GW Bush has vetoed a bill that would give NIH an additional $1 billion per year, raising the budget from $29 billion to $30 billion; saying that Congress is on a "spending spree." Yet he continues to fund a war of idiocy to the tune a over a billion a week.
The bill, which was passed by Congress last week, sought to increase NIH funding by about $1 billion from a 2007 budget of about $29 billion to a 2008 budget of about $30 billion.
In a statement released by the White House after Bush vetoed the bill, the president decried the Democrat-led Congress for engaging in what he called a "spending spree," and said that the legislative majority was "acting like a teenager with a new credit card."
The bill, H.R.3043, also sought to bolster the budgets of the departments of Labor and Education, and carried a request for a total of $150.7 billion. Since its introduction in July, Bush has said he would veto the bill because it overshot his own budget recommendations.
"We were hoping that [Bush's veto] wouldn't be the case," Carrie Wolinetz, Federation of American Societies for Experimental Biology (FASEB) spokesperson, told The Scientist. "But the threat had been there."
The NIH budget has been stagnant over the past few years, with government funding increasing by only about $1.4 billion between 2003 and 2006.
The vetoed bill also included a provision requiring
NIH-funded researchers to post the full text of their research papers on the National Library of Medicine's publicly accessible PubMed Central website within a year of publication.
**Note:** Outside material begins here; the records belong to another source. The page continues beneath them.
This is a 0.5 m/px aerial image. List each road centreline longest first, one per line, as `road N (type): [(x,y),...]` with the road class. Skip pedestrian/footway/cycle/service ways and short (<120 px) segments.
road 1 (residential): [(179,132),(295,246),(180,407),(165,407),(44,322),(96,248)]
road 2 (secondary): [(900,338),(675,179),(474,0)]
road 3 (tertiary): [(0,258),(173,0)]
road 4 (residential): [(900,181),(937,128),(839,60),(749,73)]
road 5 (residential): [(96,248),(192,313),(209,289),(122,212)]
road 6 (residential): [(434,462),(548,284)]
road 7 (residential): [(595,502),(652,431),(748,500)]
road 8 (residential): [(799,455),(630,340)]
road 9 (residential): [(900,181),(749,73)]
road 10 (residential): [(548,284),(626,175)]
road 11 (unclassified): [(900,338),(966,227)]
This provision survived an attack by Republican Senator James Inhofe in October to remain intact in the final version of the bill sent to the president.
The bill cleared the House of Representatives only three votes shy of the two-thirds majority it would have needed to avoid Bush's veto. As H.R.3043 returns to Capitol Hill, where legislators will hold a veto override vote, Wolinetz said that FASEB will continue encouraging its 80,000-strong membership to urge their legislators to support the bill and overturn the presidential veto.